Пока я сидел в читальном зале, просматривая все эти заметки, ко мне подошел все тот же старый надежный служитель.
— О, господин Кларк! Я все еще размышляю о том, кто мне дал те статьи про вашего господина По. И представьте — я отчетливо вспомнил, как он просил меня передать их вам.
Вдруг я более не мог сосредоточиться на газетах, разложенных предо мною.
— Что, сударь? — Мне никогда раньше не приходило в голову, что вырезки были дадены служителю с отчетливым веленьем доставить их мне. Я переспросил, верно ли я его понял.
— Именно.
— Но это же поразительно! — вскричал я, думая о том, насколько полностью то единственное извлеченье, в коем упоминался «подлинный» Дюпен, изменило весь ход событий.
— Как так?
— Потому что кое-кто… — Я не докончил фразы. — Крайне настоятельно, чтобы вы рассказали мне больше о сей личности, кем она ни была. Нынче я очень и очень занят, но я навещу вас снова. Постарайтесь — заклинаю вас — постарайтесь вспомнить.

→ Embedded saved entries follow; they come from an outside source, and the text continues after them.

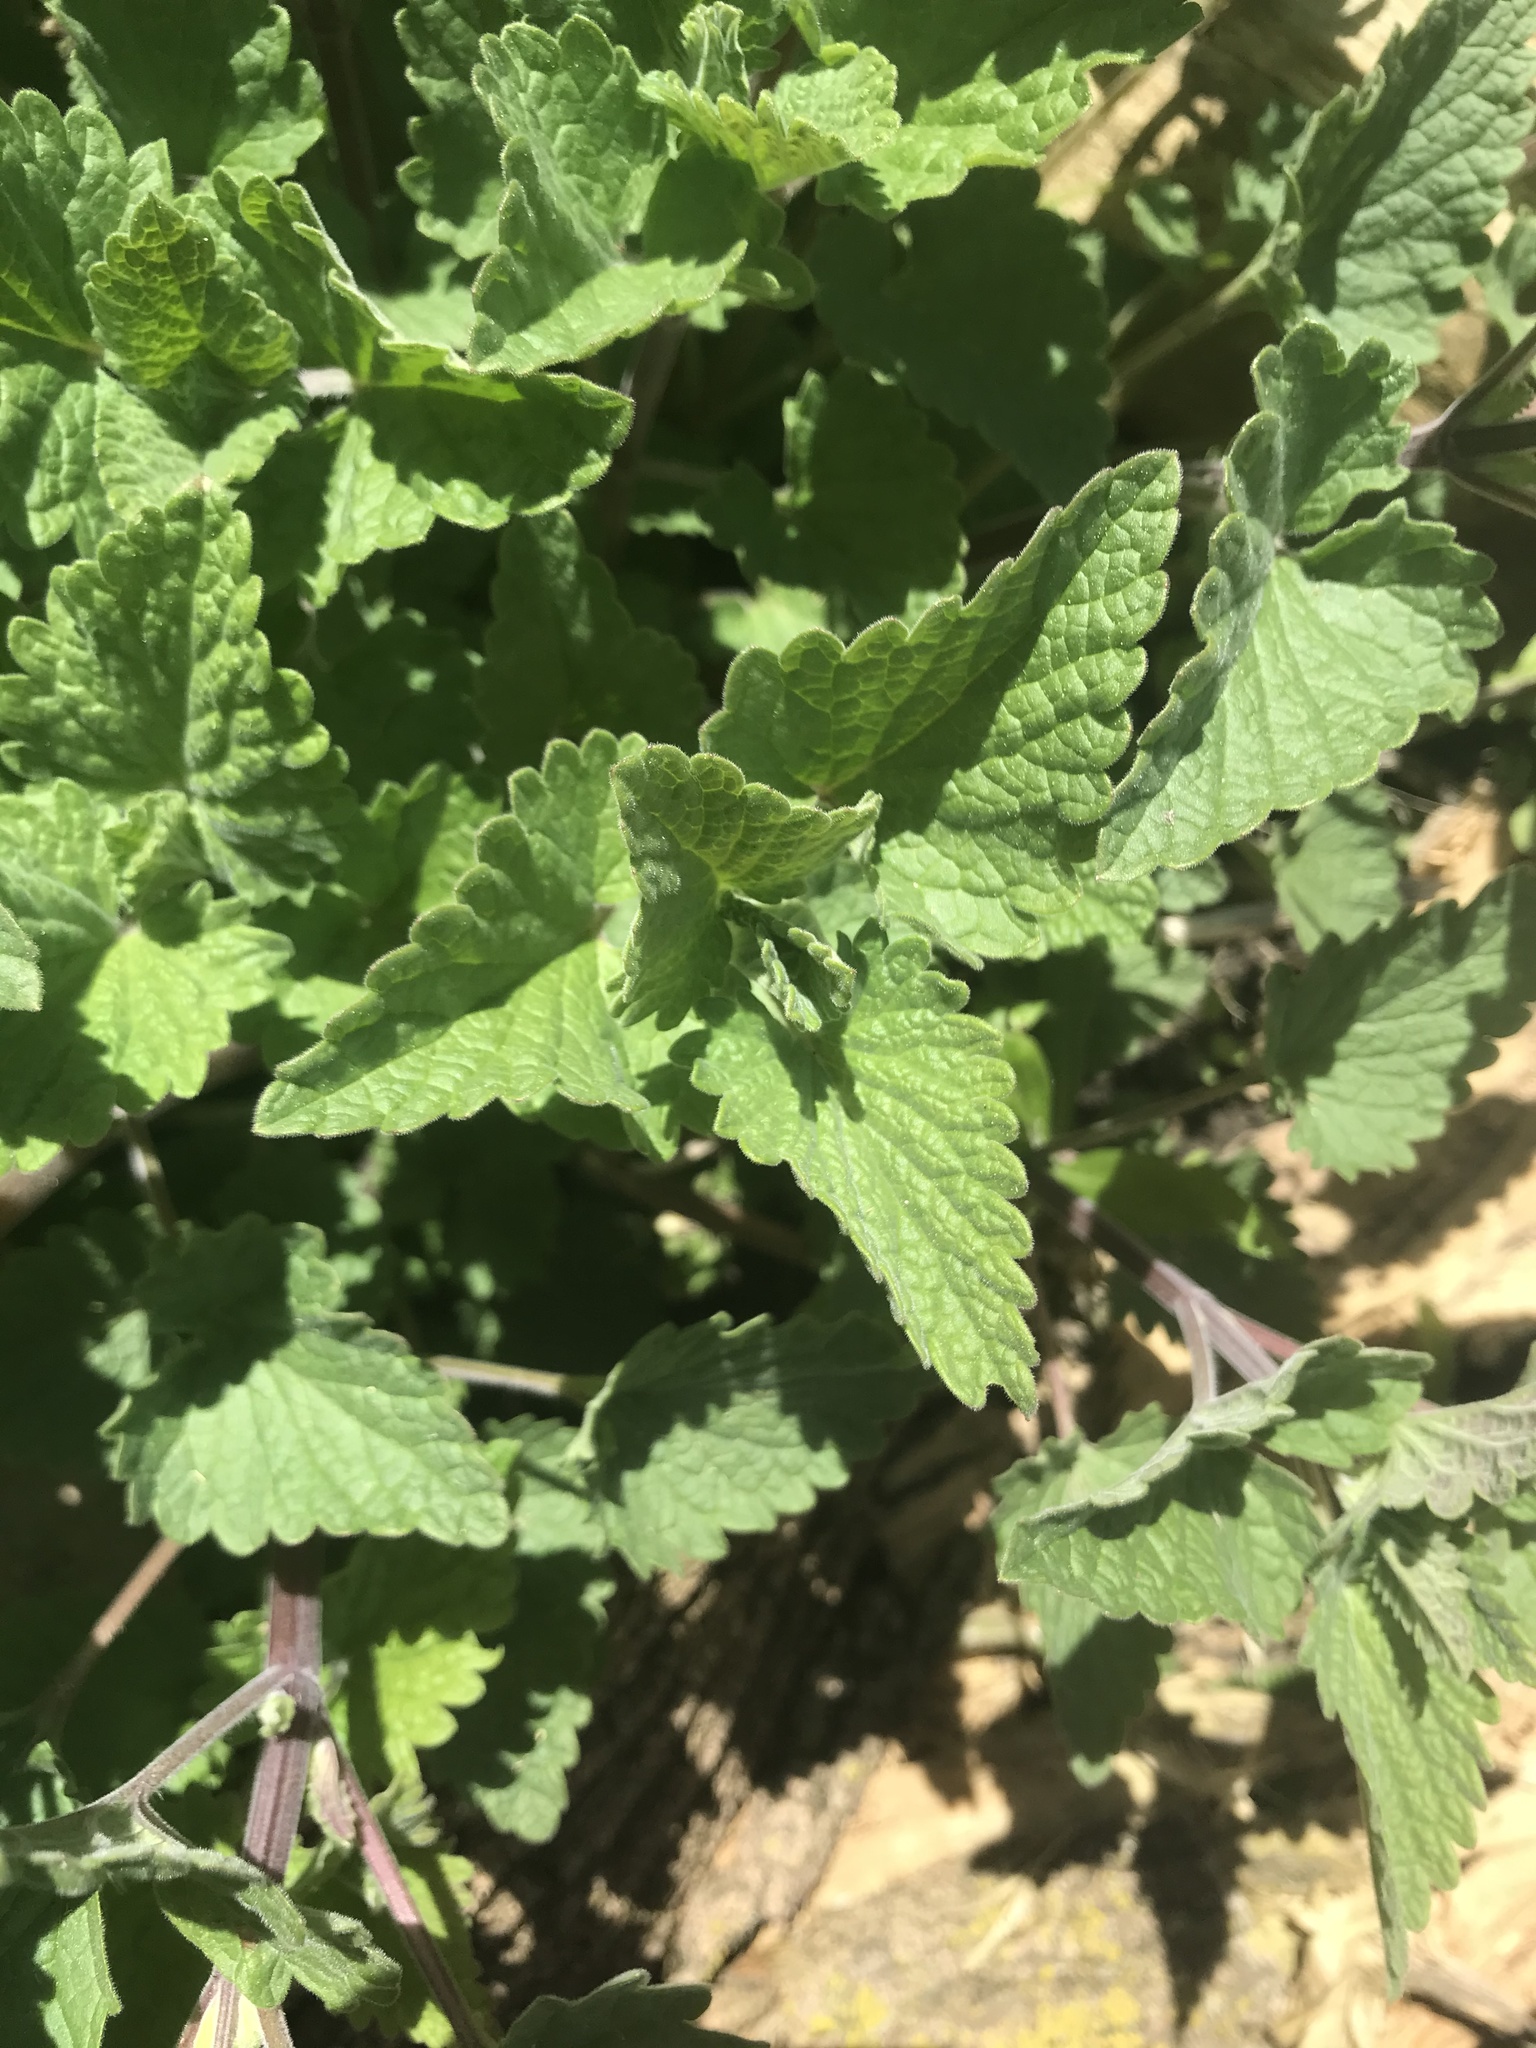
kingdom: Plantae
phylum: Tracheophyta
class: Magnoliopsida
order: Lamiales
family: Lamiaceae
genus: Nepeta
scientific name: Nepeta cataria
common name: Catnip
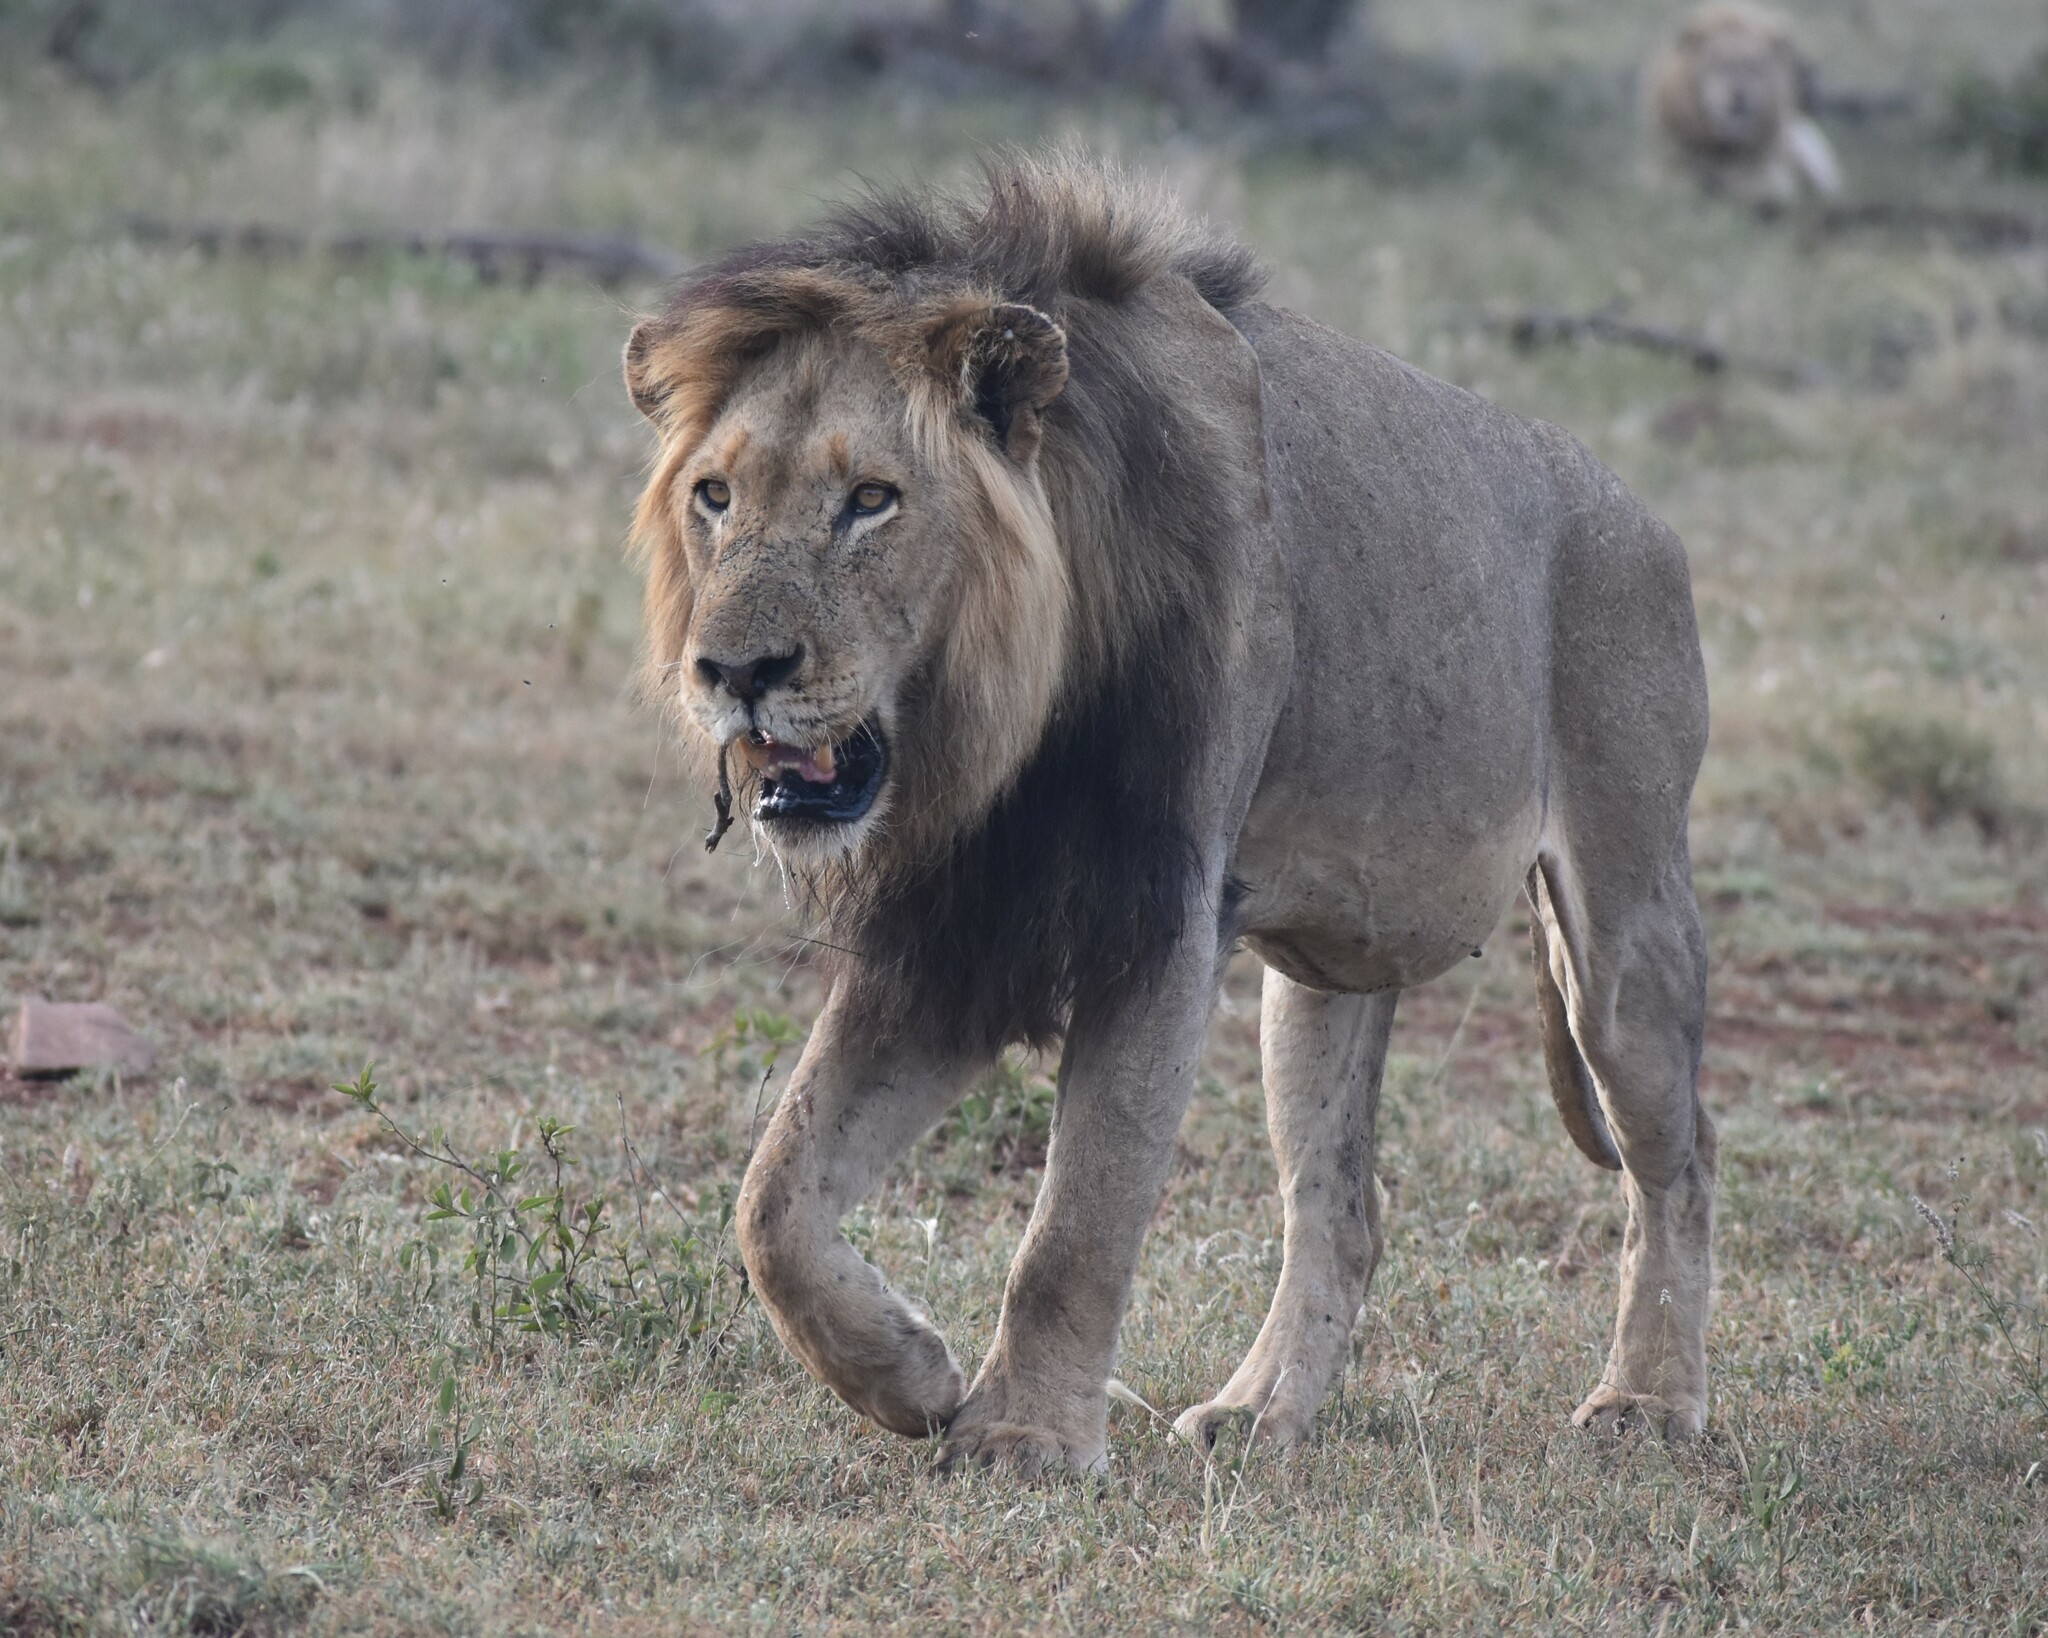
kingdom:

Сим новым откровеньем воображение мое воспламенилось. Тем временем я обрел для себя гораздо менее умозрительное развлеченье, решившись уладить все разногласия с Хэтти. Я написал ей долгое письмо, в коем признавал, что жестокая, однако благонамеренная тактика тетки Блюм меня воодушевила, и предлагал — по получении от нее ответа — возобновить планы на обустройство нашего брачного союза.
Луи Жак Манде Дагер (1787—1851) — французский художник и изобретатель, один из создателей фотографии. Используя опыты Н. Ньепса, разработал первый практически пригодный способ фотографии — дагерротипию, в которой светочувствительным веществом служил иодид серебра (1839).
Финиас Тэйлор Барнум (1810—1891) — американский импресарио, «отец рекламы», создатель современного цирка.
Военная академия США Уэст-Пойнт — высшее военное училище Сухопутных войск США. Находится в штате Нью-Йорк, основана по решению Конгресса США в 1802 г. Эдгар По принял присягу в Уэст-Пойнте 1 июля 1830 г., а в феврале 1831 г. был отдан под трибунал за неподчинение и покинул академию. После исключения из Уэст-Пойнта подавал прошение властям, желая отправиться в Польшу сражаться волонтером.